- Born: November 20, 1933 Queens, New York
- Died: January 27, 2022 (aged 88)
- Scientific career
- Fields: Evolutionary Biology, Ornithology
- Workplaces: Goethe University, University of Illinois at Urbana-Champaign, Columbia University
- Thesis: (1959)
- Doctoral advisor: Ernst Mayr

= Walter Joseph Bock =

American ornithologist (1933–2022)

Walter Joseph Bock (November 20, 1933 – January 27, 2022) was an American evolutionary biologist and ornithologist. Bock was a professor of evolutionary biology at Columbia University from 1973 until his retirement.

== Biography ==
Bock was born in Queens, New York to Paul and Anne Bock née Kalsch who migrated to the US from Pfalz near Kaiserslautern. After elementary school he joined the Brooklyn Technical High School. During his high school days he volunteered at the American Museum of Natural History where he was influenced by Dean Amadon.
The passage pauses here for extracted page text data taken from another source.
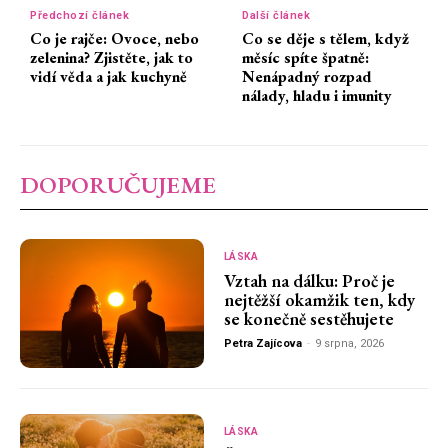
Předchozí článek
Další článek
Co je rajče: Ovoce, nebo
Co se děje s tělem, když
zelenina? Zjistěte, jak to
měsíc spíte špatně:
vidí věda a jak kuchyně
Nenápadný rozpad
nálady, hladu i imunity
DOPORUČUJEME
LÁSKA
Vztah na dálku: Proč je
nejtěžší okamžik ten, kdy
se konečně sestěhujete
Petra Zajícova
-
9 srpna, 2026
LÁSKA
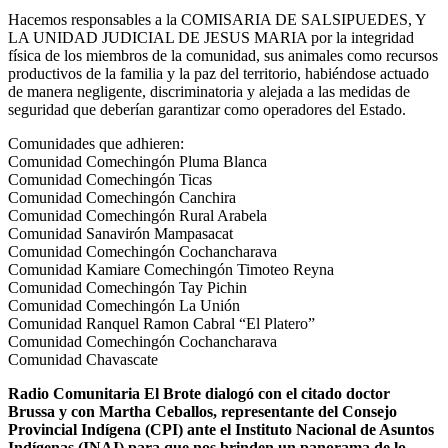
Hacemos responsables a la COMISARIA DE SALSIPUEDES, Y
LA UNIDAD JUDICIAL DE JESUS MARIA por la integridad
física de los miembros de la comunidad, sus animales como recursos
productivos de la familia y la paz del territorio, habiéndose actuado
de manera negligente, discriminatoria y alejada a las medidas de
seguridad que deberían garantizar como operadores del Estado.
Comunidades que adhieren:
Comunidad Comechingón Pluma Blanca
Comunidad Comechingón Ticas
Comunidad Comechingón Canchira
Comunidad Comechingón Rural Arabela
Comunidad Sanavirón Mampasacat
Comunidad Comechingón Cochancharava
Comunidad Kamiare Comechingón Timoteo Reyna
Comunidad Comechingón Tay Pichin
Comunidad Comechingón La Unión
Comunidad Ranquel Ramon Cabral “El Platero”
Comunidad Comechingón Cochancharava
Comunidad Chavascate
Radio Comunitaria El Brote dialogó con el citado doctor
Brussa y con Martha Ceballos, representante del Consejo
Provincial Indígena (CPI) ante el Instituto Nacional de Asuntos
Indígenas (INAI) para que nos brinden un panorama de lo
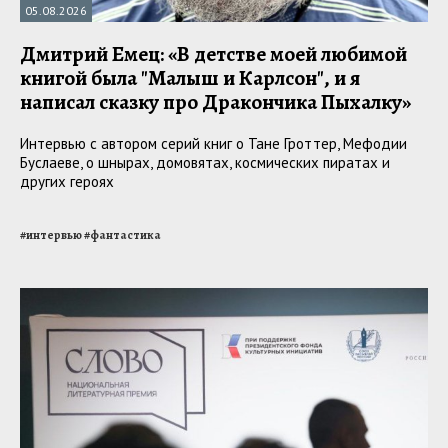
05.08.2026
Дмитрий Емец: «В детстве моей любимой
книгой была "Малыш и Карлсон", и я
написал сказку про Дракончика Пыхалку»
Интервью с автором серий книг о Тане Гроттер, Мефодии
Буслаеве, о шнырах, домовятах, космических пиратах и
других героях
#
интервью
#
фантастика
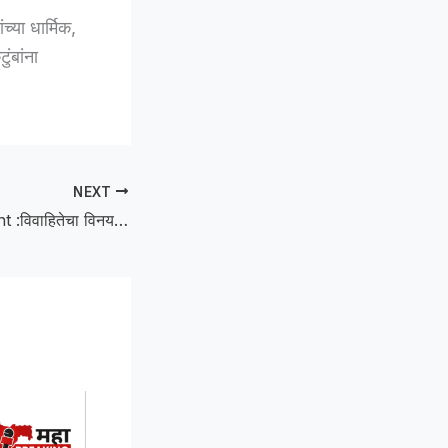
्या धार्मिक,
ंबांना
NEXT
Sexual harassment :विवाहितेचा विनयभंग, आरोपीविरुद्ध गुन्हा दाखल ; चान्नी ठाणे हद्दीतील गावातील घटना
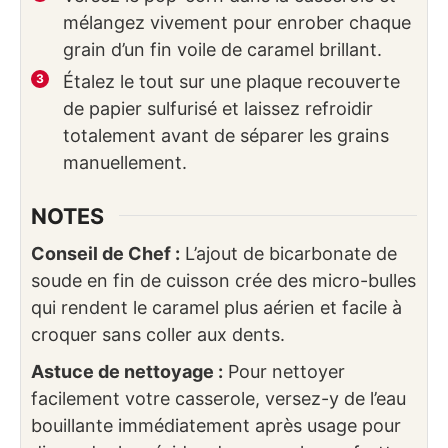
mélangez vivement pour enrober chaque
grain d’un fin voile de caramel brillant.
Étalez le tout sur une plaque recouverte
de papier sulfurisé et laissez refroidir
totalement avant de séparer les grains
manuellement.
NOTES
Conseil de Chef :
L’ajout de bicarbonate de
soude en fin de cuisson crée des micro-bulles
qui rendent le caramel plus aérien et facile à
croquer sans coller aux dents.
Astuce de nettoyage :
Pour nettoyer
facilement votre casserole, versez-y de l’eau
bouillante immédiatement après usage pour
He received a BS from Cornell University in 1955, an MA from Harvard in 1957 and a PhD from Harvard in 1959 under Ernst Mayr. His dissertation was on the palatine process of the premaxilla in the Passeres. After a postdoctoral fellowship at the Goethe University Frankfurt with Dietrich Starck he became an assistant professor at the University of Illinois at Urbana-Champaign in 1961. In 1965 he moved to Columbia University and became a professor in 1973. His lab which produced eleven doctoral students worked mainly on evolution and morphology. He published more than 300 papers on avian evolution, systematics and biological philosophy. Bock served as a permanent secretary of the International Ornithological Committee from 1986 and was actively involved in promoting international collaboration in ornithology.

Bock received the Elliott Coues Award of the American Ornithologists' Union in 1975.